**Exercise objective:** Needed from the entries below: every line that holds the word "Electron".
-- Source material follows --
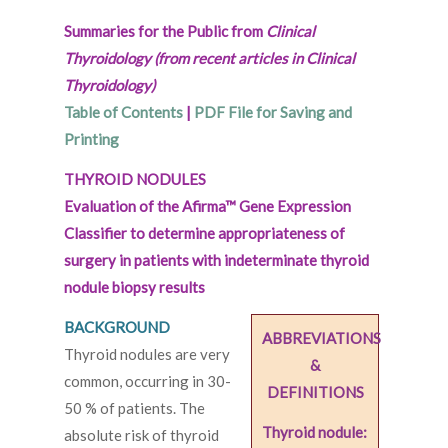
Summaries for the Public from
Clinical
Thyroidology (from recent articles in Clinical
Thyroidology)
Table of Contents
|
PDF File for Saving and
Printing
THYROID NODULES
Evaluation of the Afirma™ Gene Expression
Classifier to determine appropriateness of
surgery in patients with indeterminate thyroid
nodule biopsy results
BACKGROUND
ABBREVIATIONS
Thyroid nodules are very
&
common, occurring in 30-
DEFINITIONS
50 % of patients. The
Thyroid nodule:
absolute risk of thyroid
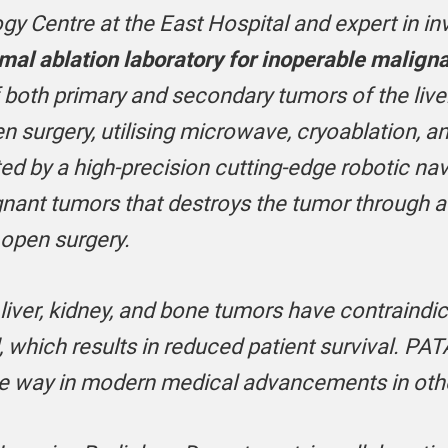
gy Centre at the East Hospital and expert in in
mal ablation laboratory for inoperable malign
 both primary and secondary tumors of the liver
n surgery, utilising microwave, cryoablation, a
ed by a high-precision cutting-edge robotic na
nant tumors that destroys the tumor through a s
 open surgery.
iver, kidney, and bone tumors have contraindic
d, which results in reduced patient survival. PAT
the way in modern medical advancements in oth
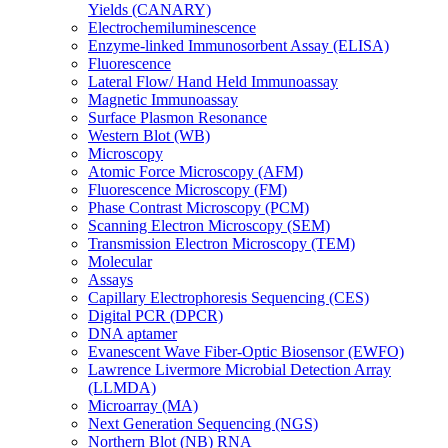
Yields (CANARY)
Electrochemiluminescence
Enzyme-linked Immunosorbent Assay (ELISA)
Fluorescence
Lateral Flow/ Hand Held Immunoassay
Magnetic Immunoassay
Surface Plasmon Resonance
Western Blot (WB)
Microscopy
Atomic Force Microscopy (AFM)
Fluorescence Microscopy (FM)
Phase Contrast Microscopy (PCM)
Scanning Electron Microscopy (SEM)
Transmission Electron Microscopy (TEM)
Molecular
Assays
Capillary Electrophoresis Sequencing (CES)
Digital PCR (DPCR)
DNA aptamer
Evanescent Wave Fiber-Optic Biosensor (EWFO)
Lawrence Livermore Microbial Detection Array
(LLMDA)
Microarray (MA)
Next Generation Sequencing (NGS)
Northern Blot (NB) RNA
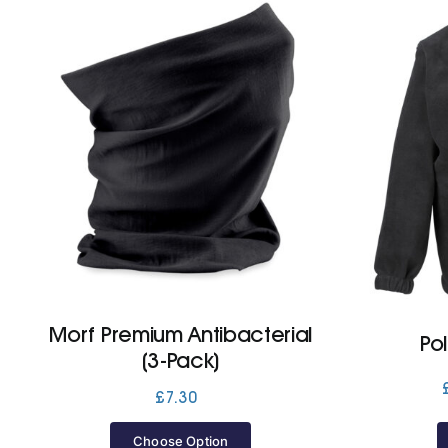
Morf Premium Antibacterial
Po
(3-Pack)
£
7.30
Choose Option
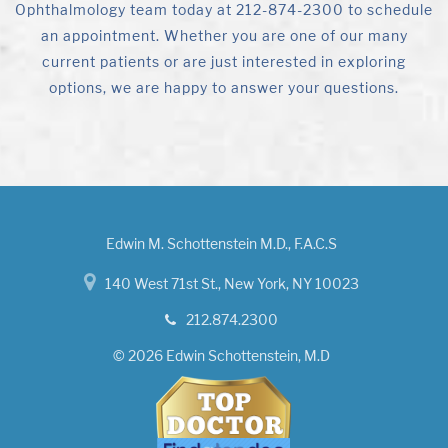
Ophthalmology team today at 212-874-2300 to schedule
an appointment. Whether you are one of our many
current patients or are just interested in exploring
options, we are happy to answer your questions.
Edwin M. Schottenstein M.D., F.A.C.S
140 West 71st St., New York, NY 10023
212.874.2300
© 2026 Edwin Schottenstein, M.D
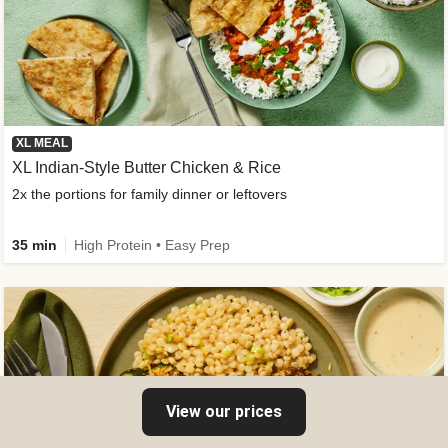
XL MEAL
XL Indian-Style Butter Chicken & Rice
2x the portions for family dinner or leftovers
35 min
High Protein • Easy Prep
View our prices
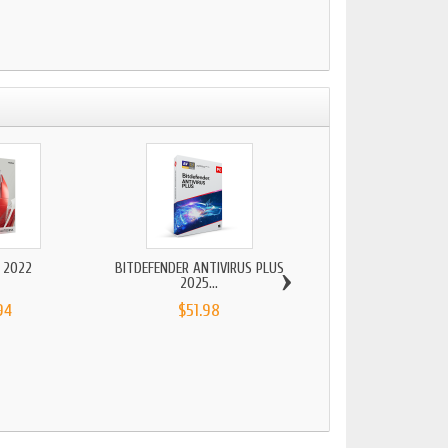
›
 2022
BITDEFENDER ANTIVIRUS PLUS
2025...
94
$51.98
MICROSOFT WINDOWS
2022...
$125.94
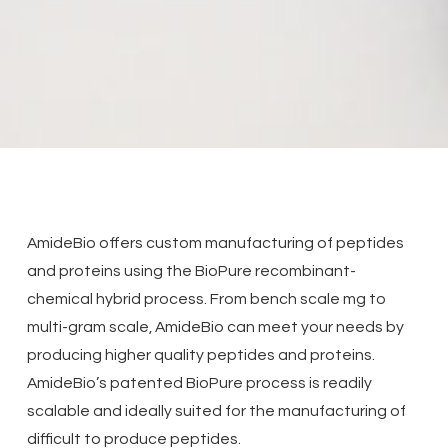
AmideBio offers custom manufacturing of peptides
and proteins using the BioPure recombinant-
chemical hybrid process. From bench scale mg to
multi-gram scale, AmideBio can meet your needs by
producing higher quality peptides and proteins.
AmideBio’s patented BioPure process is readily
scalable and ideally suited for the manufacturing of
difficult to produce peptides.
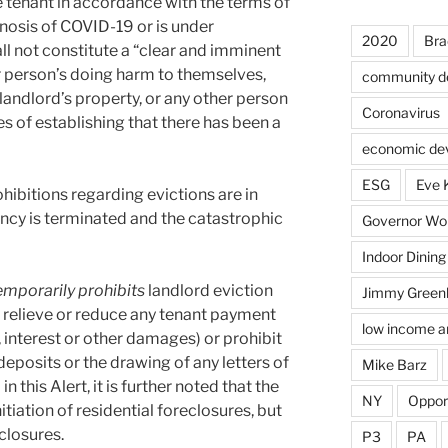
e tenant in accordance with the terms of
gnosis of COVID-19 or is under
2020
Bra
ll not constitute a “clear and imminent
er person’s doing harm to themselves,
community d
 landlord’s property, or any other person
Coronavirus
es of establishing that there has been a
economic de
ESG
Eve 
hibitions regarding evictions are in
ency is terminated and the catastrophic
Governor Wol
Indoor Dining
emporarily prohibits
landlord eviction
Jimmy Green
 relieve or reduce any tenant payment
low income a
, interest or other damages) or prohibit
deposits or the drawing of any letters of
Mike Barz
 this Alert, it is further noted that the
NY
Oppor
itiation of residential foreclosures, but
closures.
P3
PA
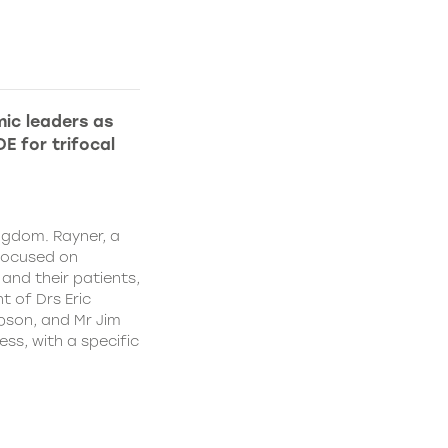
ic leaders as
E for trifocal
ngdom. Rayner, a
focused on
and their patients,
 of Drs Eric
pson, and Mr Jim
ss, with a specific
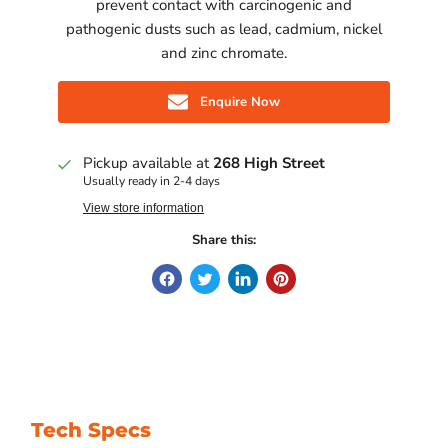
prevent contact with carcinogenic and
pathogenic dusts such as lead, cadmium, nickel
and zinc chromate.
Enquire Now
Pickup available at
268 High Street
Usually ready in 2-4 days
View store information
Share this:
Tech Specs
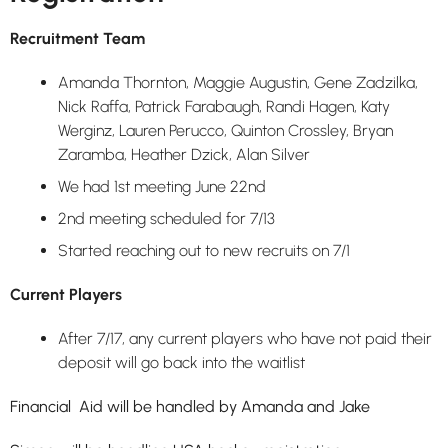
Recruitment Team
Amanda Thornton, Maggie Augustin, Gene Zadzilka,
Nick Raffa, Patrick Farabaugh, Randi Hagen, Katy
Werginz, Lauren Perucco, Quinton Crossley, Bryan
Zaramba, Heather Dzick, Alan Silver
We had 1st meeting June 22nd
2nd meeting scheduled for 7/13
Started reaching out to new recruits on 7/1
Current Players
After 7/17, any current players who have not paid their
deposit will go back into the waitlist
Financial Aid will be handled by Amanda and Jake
-- Source material concluded --
-- Source material follows --
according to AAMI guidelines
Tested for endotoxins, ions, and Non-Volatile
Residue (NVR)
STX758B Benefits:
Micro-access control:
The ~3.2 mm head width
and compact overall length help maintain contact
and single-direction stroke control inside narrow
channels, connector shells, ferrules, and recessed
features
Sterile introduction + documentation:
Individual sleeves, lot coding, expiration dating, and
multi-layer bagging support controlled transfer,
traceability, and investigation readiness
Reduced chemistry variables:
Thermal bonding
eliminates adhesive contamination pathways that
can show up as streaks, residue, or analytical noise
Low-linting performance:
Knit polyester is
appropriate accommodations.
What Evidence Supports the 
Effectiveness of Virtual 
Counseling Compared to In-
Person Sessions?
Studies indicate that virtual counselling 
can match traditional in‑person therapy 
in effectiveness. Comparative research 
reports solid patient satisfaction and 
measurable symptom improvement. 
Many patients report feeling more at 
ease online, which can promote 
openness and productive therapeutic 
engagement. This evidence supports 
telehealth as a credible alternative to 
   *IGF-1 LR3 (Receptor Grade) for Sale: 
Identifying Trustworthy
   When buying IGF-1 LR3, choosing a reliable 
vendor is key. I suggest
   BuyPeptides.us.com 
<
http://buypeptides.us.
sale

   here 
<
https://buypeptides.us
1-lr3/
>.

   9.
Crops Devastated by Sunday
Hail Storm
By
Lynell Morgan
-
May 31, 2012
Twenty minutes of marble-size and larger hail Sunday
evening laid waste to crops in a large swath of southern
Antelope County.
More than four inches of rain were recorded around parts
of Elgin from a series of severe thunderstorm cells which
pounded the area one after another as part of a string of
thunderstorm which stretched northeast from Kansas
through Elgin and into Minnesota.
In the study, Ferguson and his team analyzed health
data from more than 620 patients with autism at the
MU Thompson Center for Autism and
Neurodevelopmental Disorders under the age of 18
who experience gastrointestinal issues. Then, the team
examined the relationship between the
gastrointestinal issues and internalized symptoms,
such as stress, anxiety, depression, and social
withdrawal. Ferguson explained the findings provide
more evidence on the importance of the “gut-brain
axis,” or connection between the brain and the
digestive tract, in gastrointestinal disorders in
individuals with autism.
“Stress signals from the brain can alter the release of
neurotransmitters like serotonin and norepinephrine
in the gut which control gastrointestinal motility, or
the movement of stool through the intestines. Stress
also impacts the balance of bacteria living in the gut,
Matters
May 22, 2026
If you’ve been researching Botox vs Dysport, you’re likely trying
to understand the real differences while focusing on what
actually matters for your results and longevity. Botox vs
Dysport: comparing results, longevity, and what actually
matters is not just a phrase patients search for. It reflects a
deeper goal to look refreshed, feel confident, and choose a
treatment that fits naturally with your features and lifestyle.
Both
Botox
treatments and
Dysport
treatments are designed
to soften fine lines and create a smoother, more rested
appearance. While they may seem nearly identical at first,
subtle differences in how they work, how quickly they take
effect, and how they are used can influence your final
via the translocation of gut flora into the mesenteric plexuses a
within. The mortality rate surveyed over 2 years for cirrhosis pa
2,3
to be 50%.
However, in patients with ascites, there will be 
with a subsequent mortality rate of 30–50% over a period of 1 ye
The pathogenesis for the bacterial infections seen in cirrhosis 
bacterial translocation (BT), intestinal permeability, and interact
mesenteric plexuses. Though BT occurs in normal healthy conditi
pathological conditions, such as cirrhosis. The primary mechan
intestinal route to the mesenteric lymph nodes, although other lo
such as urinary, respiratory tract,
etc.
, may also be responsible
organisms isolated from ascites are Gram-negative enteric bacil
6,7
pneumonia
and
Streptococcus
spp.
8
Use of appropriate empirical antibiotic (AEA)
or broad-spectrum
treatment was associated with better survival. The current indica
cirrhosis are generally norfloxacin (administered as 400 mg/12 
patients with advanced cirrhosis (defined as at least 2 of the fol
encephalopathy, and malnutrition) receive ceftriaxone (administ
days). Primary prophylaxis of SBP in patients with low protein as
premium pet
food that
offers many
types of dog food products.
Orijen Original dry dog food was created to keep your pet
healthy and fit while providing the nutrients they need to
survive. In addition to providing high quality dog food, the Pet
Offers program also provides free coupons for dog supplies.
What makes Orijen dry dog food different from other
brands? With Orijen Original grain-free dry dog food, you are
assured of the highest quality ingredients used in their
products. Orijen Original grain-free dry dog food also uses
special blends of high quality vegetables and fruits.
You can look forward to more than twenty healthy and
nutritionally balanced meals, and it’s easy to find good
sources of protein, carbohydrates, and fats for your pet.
-- Source material concluded --
-- Source material follows --
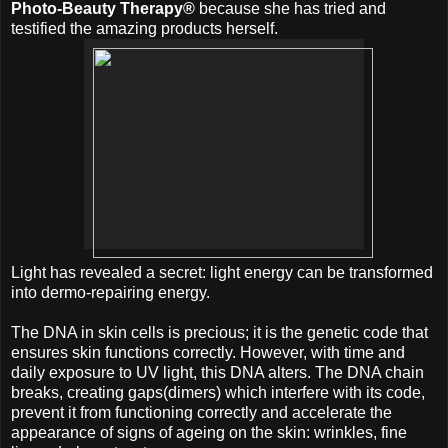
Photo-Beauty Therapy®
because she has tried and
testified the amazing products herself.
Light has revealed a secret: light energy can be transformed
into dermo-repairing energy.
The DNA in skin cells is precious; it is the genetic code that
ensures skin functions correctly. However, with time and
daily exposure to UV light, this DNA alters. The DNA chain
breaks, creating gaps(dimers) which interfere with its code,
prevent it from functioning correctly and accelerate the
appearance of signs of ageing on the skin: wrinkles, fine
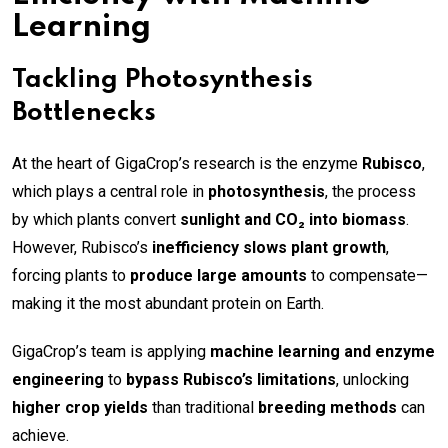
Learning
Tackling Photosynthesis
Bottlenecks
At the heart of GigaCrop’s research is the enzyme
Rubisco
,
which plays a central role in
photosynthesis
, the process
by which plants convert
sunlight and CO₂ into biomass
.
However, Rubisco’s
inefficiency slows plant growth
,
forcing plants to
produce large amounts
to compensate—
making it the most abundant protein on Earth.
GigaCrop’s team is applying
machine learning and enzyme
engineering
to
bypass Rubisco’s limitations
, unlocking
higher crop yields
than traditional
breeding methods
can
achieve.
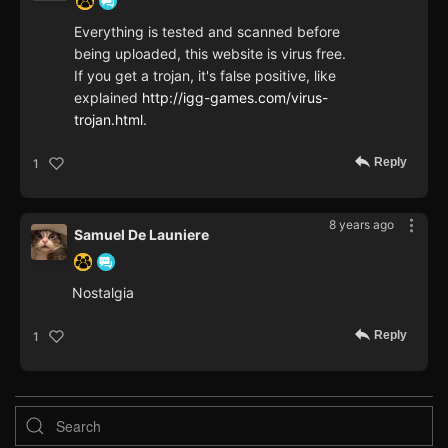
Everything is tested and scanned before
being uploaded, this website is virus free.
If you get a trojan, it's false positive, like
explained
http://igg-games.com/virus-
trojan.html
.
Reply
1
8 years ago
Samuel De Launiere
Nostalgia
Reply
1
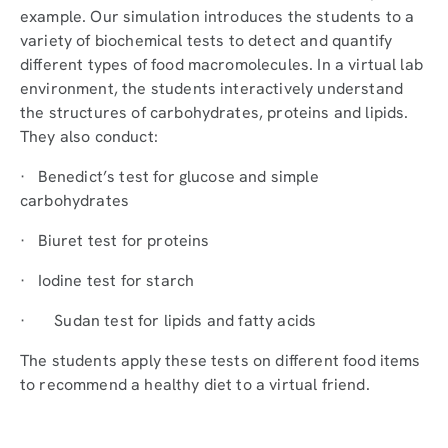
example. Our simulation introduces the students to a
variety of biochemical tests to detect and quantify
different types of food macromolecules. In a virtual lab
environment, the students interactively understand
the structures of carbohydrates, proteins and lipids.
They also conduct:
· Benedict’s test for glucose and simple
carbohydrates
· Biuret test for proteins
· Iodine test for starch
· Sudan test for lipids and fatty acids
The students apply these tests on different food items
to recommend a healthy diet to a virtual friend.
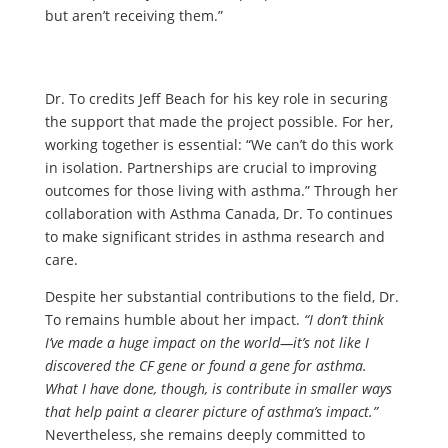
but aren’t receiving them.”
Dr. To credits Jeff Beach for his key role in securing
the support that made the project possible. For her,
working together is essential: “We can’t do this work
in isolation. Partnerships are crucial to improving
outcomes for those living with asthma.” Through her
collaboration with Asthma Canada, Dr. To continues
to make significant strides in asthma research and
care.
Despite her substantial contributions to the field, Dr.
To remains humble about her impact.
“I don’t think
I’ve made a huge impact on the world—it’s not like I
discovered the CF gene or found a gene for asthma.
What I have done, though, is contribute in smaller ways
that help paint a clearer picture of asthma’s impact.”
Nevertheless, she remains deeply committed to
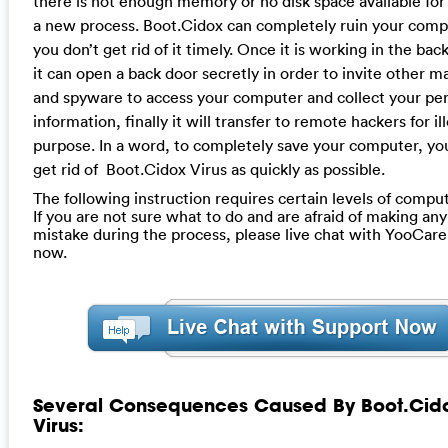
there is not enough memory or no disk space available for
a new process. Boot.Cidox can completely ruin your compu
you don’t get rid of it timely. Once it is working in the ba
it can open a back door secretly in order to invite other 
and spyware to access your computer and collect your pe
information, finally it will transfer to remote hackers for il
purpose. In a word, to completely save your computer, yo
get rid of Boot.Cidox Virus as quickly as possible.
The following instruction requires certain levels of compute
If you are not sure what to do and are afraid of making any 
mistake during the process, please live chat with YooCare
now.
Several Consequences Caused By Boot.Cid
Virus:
-- Source material concluded --
**Output:**
Scanning Electron Microscopy (SEM)
Transmission Electron Microscopy (TEM)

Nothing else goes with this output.